### ASSIGNMENT
Drop the pictures and restate the rest of the listing word for word.

### DATA EXCERPTS

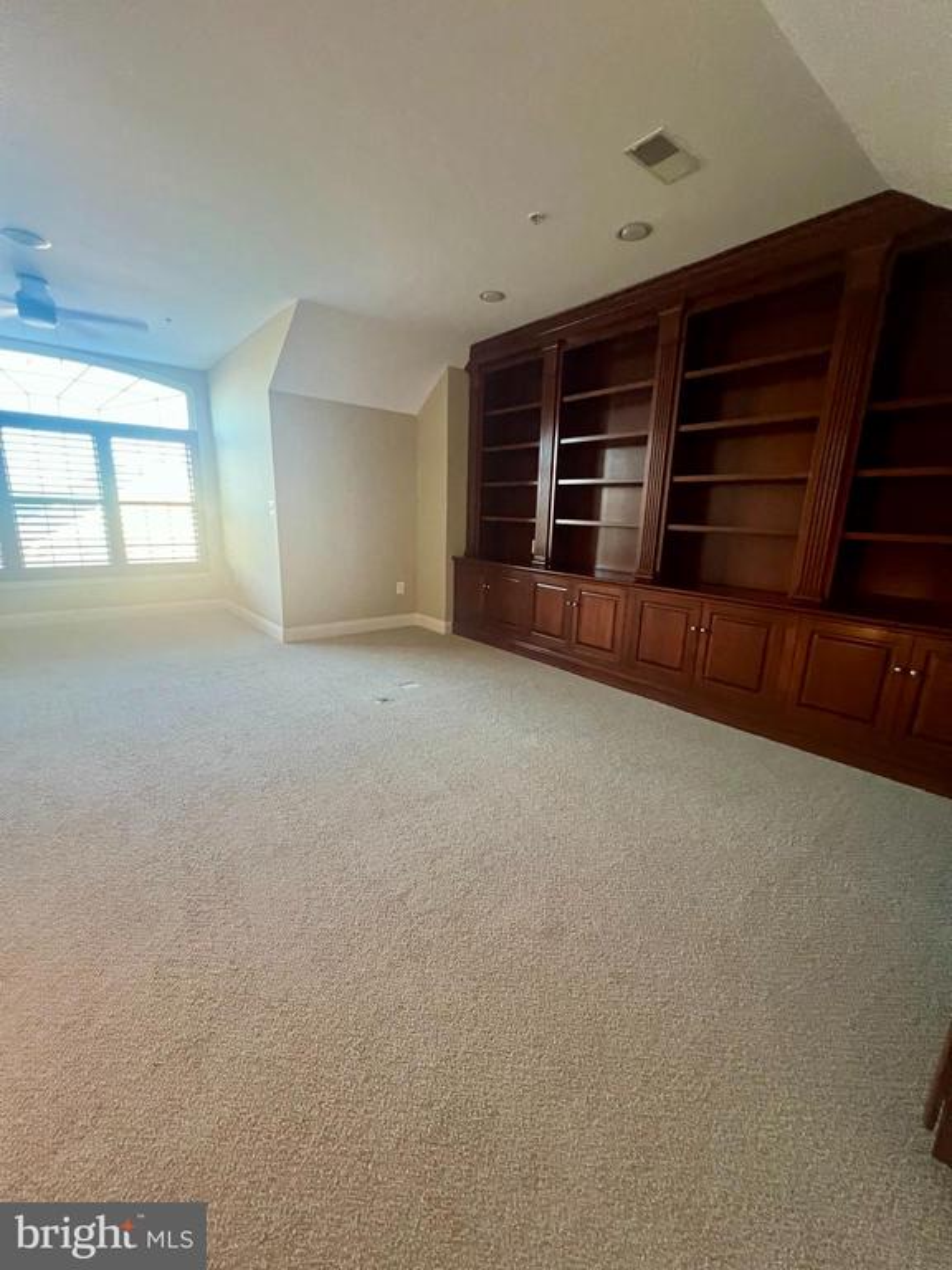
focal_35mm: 13
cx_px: 476
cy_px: 635
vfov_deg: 106.2
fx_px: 477
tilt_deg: -13.3
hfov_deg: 89.9
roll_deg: -1.3
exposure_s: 1/40
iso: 640
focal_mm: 1.57
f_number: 1.8
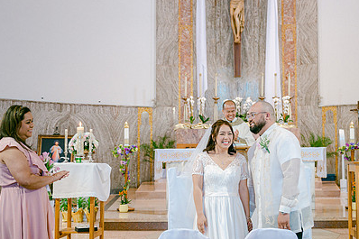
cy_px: 129
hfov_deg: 38.5
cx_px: 237
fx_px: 508
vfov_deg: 26.5
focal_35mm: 51
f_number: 2.8
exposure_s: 1/200
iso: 1600
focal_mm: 35
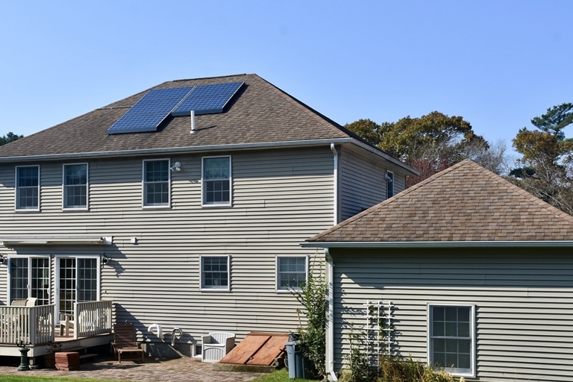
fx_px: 764
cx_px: 261
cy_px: 234
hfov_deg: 41.1
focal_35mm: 48
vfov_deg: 28.0
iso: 220
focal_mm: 24
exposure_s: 1/500
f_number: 8
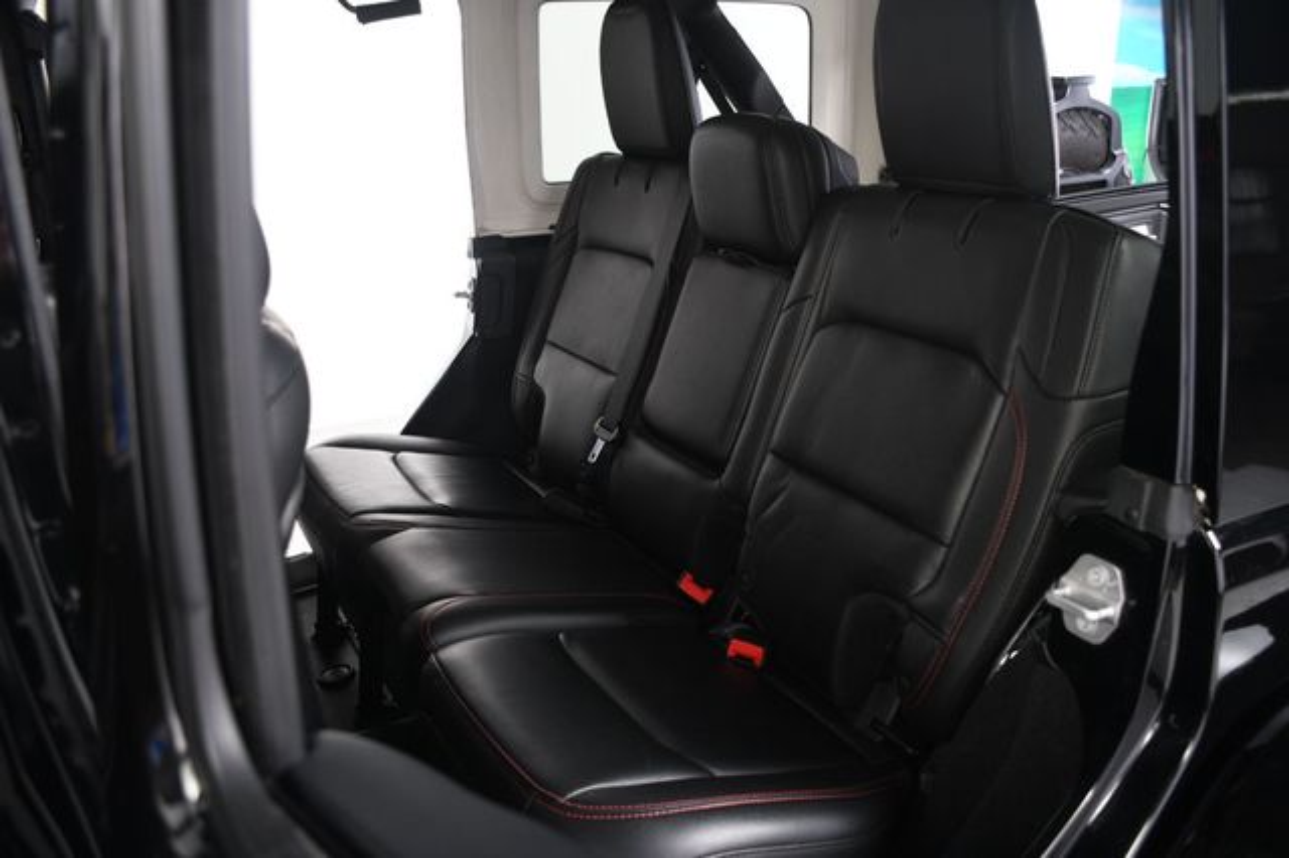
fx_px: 1074
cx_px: 644
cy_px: 429
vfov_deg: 43.6
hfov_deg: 62.0
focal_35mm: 30
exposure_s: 1/160
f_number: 3.5
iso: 100
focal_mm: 20
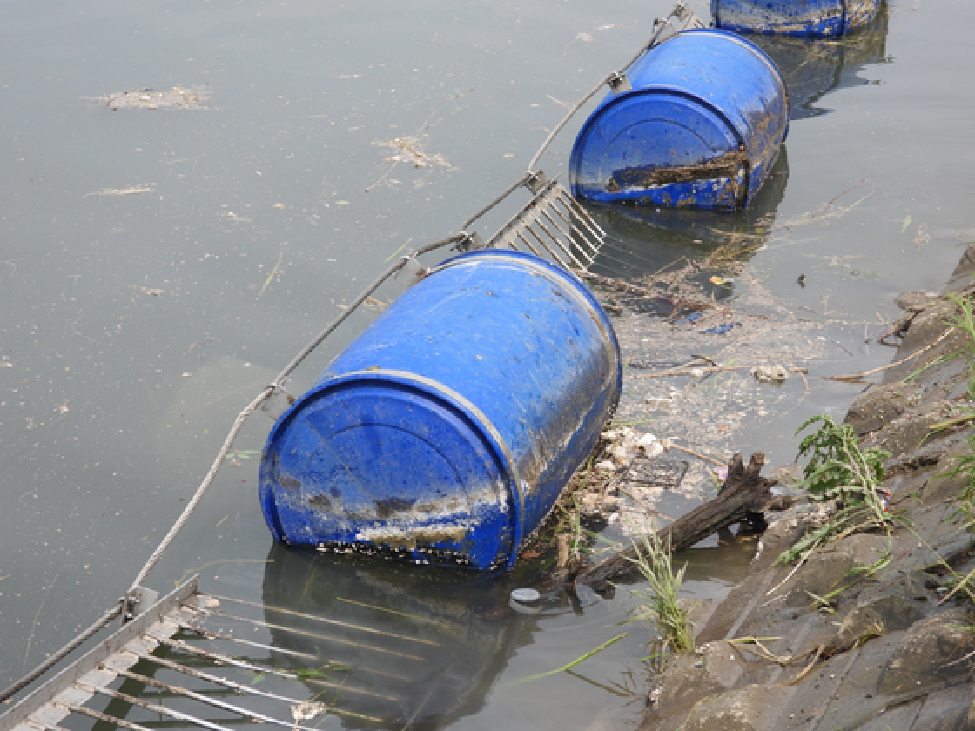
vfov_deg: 17.4
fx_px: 2394
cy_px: 366
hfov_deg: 23.0
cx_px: 488
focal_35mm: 85
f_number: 3.5
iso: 100
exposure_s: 1/800
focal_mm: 15.3
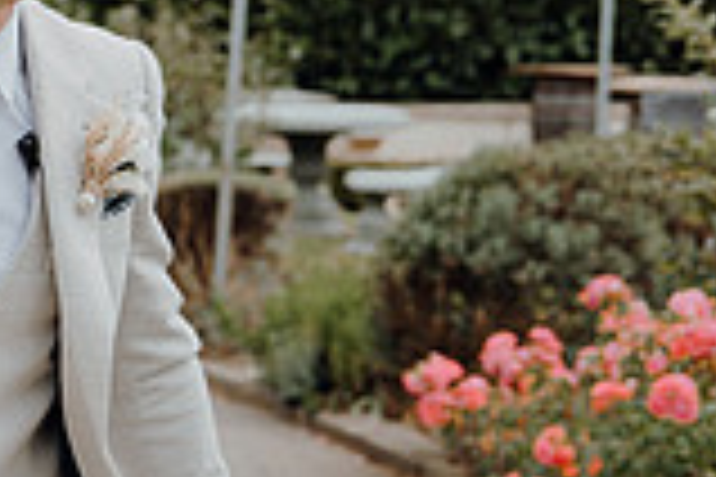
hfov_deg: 13.7
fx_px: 2824
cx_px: -302
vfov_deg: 9.7
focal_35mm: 142
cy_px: 245
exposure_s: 1/640
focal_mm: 39
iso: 125
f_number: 3.5
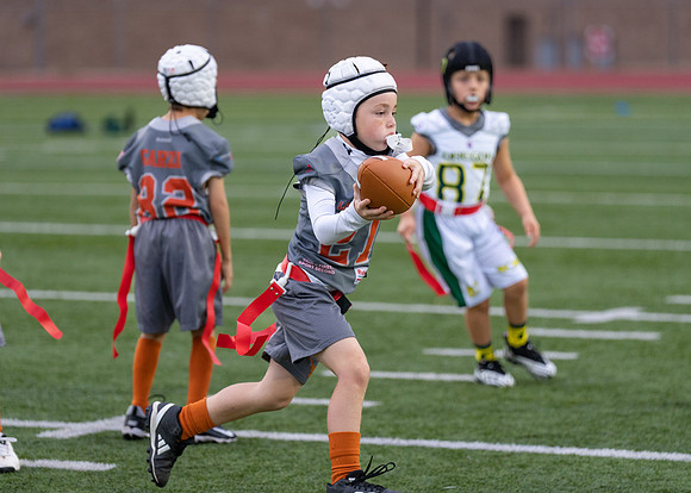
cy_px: 231
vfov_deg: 8.1
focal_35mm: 178
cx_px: 327
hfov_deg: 11.3
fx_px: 3485
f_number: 2.8
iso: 800
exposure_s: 1/1000
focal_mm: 149
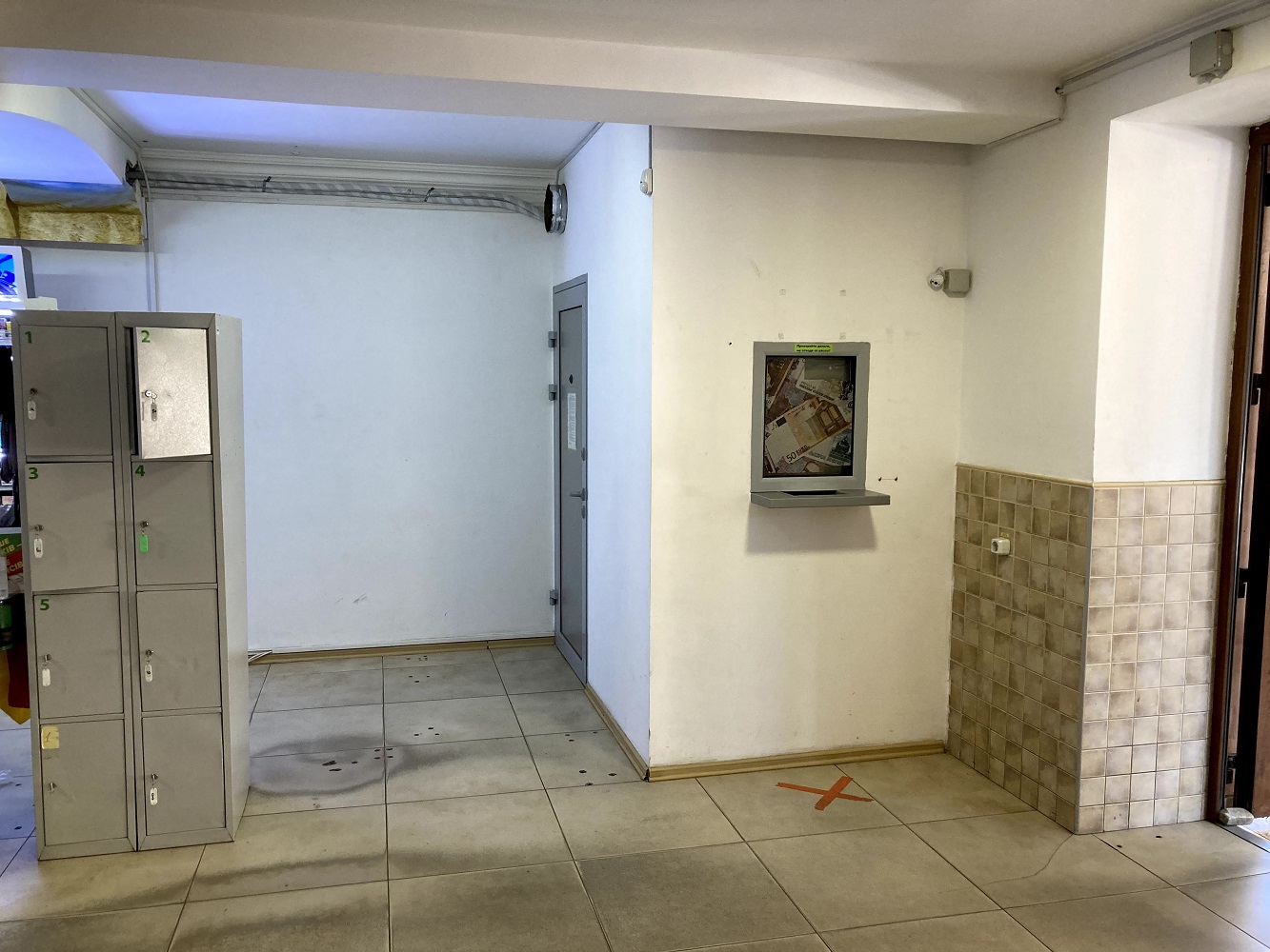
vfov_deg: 49.8
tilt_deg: -4.3
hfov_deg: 63.4
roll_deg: +0.3
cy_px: 476
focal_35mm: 28
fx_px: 1027
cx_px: 635
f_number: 1.8
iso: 80
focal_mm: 3.99
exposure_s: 1/73
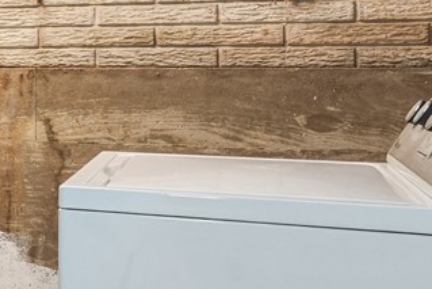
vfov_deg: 15.9
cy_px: 40
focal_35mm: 85
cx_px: -442
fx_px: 1020
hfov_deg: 17.2
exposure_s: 1/6
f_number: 10
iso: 400
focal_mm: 16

### WRITTEN RESPONSE
focal_35mm: 13
cx_px: 476
cy_px: 635
vfov_deg: 106.2
fx_px: 477
tilt_deg: -13.3
hfov_deg: 89.9
roll_deg: -1.3
exposure_s: 1/40
iso: 640
focal_mm: 1.57
f_number: 1.8
cy_px: 129
hfov_deg: 38.5
cx_px: 237
fx_px: 508
vfov_deg: 26.5
focal_35mm: 51
f_number: 2.8
exposure_s: 1/200
iso: 1600
focal_mm: 35
fx_px: 764
cx_px: 261
cy_px: 234
hfov_deg: 41.1
focal_35mm: 48
vfov_deg: 28.0
iso: 220
focal_mm: 24
exposure_s: 1/500
f_number: 8
fx_px: 1074
cx_px: 644
cy_px: 429
vfov_deg: 43.6
hfov_deg: 62.0
focal_35mm: 30
exposure_s: 1/160
f_number: 3.5
iso: 100
focal_mm: 20
vfov_deg: 17.4
fx_px: 2394
cy_px: 366
hfov_deg: 23.0
cx_px: 488
focal_35mm: 85
f_number: 3.5
iso: 100
exposure_s: 1/800
focal_mm: 15.3
hfov_deg: 13.7
fx_px: 2824
cx_px: -302
vfov_deg: 9.7
focal_35mm: 142
cy_px: 245
exposure_s: 1/640
focal_mm: 39
iso: 125
f_number: 3.5
cy_px: 231
vfov_deg: 8.1
focal_35mm: 178
cx_px: 327
hfov_deg: 11.3
fx_px: 3485
f_number: 2.8
iso: 800
exposure_s: 1/1000
focal_mm: 149
vfov_deg: 49.8
tilt_deg: -4.3
hfov_deg: 63.4
roll_deg: +0.3
cy_px: 476
focal_35mm: 28
fx_px: 1027
cx_px: 635
f_number: 1.8
iso: 80
focal_mm: 3.99
exposure_s: 1/73
vfov_deg: 15.9
cy_px: 40
focal_35mm: 85
cx_px: -442
fx_px: 1020
hfov_deg: 17.2
exposure_s: 1/6
f_number: 10
iso: 400
focal_mm: 16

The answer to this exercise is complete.